To do: Going through the lines below, tally those that include "Pizza", and give only the number.

Saved data entries:
● ● ● ● ● ● ●
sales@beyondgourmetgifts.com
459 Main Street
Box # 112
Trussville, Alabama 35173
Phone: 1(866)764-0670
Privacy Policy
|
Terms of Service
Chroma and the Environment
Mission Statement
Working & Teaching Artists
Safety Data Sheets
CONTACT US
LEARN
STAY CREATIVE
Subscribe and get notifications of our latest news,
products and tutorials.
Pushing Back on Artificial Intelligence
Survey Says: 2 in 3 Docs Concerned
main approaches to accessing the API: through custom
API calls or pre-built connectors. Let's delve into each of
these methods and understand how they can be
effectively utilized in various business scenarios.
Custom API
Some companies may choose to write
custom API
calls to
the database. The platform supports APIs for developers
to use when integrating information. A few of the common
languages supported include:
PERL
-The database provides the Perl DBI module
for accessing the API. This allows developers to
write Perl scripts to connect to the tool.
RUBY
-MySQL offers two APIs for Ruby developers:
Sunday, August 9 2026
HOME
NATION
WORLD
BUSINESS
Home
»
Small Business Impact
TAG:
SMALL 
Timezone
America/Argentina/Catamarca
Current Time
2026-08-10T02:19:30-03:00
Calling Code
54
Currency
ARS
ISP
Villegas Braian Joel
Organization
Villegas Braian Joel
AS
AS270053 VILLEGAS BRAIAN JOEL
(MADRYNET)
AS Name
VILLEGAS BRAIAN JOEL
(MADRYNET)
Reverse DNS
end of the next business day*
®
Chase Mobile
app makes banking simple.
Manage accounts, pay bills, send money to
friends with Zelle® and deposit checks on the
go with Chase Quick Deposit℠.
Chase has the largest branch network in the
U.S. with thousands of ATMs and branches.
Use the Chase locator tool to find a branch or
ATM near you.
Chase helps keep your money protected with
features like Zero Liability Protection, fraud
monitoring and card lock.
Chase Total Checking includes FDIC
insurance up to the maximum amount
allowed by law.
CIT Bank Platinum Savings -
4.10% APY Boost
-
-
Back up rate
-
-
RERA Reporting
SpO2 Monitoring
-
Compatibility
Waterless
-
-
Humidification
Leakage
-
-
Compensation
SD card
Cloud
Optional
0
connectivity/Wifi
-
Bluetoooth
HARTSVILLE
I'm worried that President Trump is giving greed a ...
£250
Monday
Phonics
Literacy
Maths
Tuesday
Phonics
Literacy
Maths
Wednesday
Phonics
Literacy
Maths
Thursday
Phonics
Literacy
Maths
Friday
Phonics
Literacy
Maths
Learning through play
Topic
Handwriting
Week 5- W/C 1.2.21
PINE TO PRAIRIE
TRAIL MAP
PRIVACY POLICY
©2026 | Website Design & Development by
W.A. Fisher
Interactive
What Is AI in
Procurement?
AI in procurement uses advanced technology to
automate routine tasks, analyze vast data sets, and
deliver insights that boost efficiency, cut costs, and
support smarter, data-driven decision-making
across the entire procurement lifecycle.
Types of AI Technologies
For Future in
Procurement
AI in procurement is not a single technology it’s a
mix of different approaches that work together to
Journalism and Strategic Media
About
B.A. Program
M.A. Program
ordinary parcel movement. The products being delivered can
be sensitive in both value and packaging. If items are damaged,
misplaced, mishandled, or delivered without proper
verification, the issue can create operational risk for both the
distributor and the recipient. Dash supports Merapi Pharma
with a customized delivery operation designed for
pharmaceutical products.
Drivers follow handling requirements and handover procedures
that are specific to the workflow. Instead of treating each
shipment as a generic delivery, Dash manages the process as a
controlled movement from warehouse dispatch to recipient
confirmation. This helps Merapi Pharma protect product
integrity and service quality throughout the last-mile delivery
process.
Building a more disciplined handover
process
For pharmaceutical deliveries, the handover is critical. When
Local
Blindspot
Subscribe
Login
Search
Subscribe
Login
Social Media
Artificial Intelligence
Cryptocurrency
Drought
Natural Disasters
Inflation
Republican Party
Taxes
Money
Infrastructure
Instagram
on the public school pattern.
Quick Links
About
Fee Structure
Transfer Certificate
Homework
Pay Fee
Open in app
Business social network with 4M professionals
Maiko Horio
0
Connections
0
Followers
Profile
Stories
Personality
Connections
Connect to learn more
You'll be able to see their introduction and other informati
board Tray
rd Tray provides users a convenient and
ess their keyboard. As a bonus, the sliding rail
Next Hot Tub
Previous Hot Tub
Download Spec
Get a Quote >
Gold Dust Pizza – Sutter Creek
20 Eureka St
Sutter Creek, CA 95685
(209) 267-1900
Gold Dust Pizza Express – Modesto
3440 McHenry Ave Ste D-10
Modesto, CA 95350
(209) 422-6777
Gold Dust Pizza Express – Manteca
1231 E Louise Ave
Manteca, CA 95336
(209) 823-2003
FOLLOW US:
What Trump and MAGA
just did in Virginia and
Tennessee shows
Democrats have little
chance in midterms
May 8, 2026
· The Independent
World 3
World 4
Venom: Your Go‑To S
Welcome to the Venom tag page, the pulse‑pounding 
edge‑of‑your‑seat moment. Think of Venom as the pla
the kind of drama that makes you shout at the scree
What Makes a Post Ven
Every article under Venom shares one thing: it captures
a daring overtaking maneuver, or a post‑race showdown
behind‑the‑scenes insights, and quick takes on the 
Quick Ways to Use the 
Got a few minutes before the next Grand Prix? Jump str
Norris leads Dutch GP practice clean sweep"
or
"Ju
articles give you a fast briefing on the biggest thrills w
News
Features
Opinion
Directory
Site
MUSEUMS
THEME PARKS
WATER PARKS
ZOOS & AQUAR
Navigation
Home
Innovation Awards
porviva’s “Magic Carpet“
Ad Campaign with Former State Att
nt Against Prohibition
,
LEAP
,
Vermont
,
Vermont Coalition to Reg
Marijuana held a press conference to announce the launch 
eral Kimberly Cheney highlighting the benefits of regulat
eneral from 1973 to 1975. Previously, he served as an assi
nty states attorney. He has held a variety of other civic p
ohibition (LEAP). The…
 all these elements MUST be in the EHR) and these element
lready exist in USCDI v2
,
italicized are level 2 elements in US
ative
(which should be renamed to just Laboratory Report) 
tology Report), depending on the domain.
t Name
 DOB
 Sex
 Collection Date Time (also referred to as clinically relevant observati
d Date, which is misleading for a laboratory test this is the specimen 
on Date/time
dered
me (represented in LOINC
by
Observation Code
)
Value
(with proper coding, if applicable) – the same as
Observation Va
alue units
● ● ● ● ● ● ●
Result: 3